Menininkas: Hans Holbein The Younger
stilius: Northern Renaissance
Tematika: Christianity Religious Death Birth And Death Body People
Data: 1521
Muziejus: Öffentliche Kunstsammlung (Basel, Switzerland)
technika: Oil
The Body of the Dead Christ in the Tomb is an oil and tempera on limewood painting created by the German artist and printmaker Hans Holbein the Younger between 1520–22. The work shows a life-size, grotesque depiction of the stretched and unnaturally thin, decomposing body of Jesus Christ lying in his tomb. Holbein shows the dead Son of God after he has suffered the fate of an ordinary human.
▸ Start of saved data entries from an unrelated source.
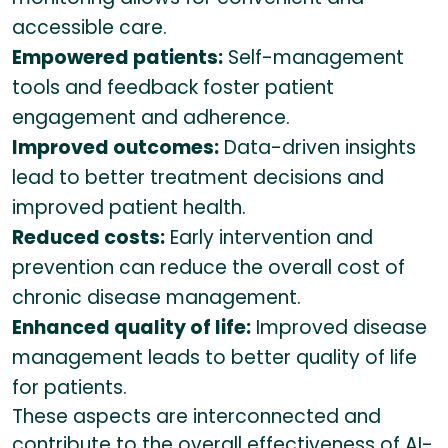
accessible care.
Empowered patients:
Self-management
tools and feedback foster patient
engagement and adherence.
Improved outcomes:
Data-driven insights
lead to better treatment decisions and
improved patient health.
Reduced costs:
Early intervention and
prevention can reduce the overall cost of
chronic disease management.
Enhanced quality of life:
Improved disease
management leads to better quality of life
for patients.
These aspects are interconnected and
contribute to the overall effectiveness of AI-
The painting is especially notable for its dramatic dimensions (30.5 cm x 200 cm), and the fact that Christ's face, hands and feet, as well as the wounds in his torso, are depicted as realistic dead flesh in the early stages of putrefaction. His body is shown as long and emaciated while eyes and mouth are streached open. The effect of the open eyes and mouth has been described by the art critic Michel Onfray as giving the impression that "the viewer sees Christ seeing: he might also perceive what death has in store, because he's staring at the heavens, while his soul is probably there already. No-one has taken the trouble to close his mouth and his eyes. Or else Holbein wants to tell us that, even in death, Christ still looks and speaks."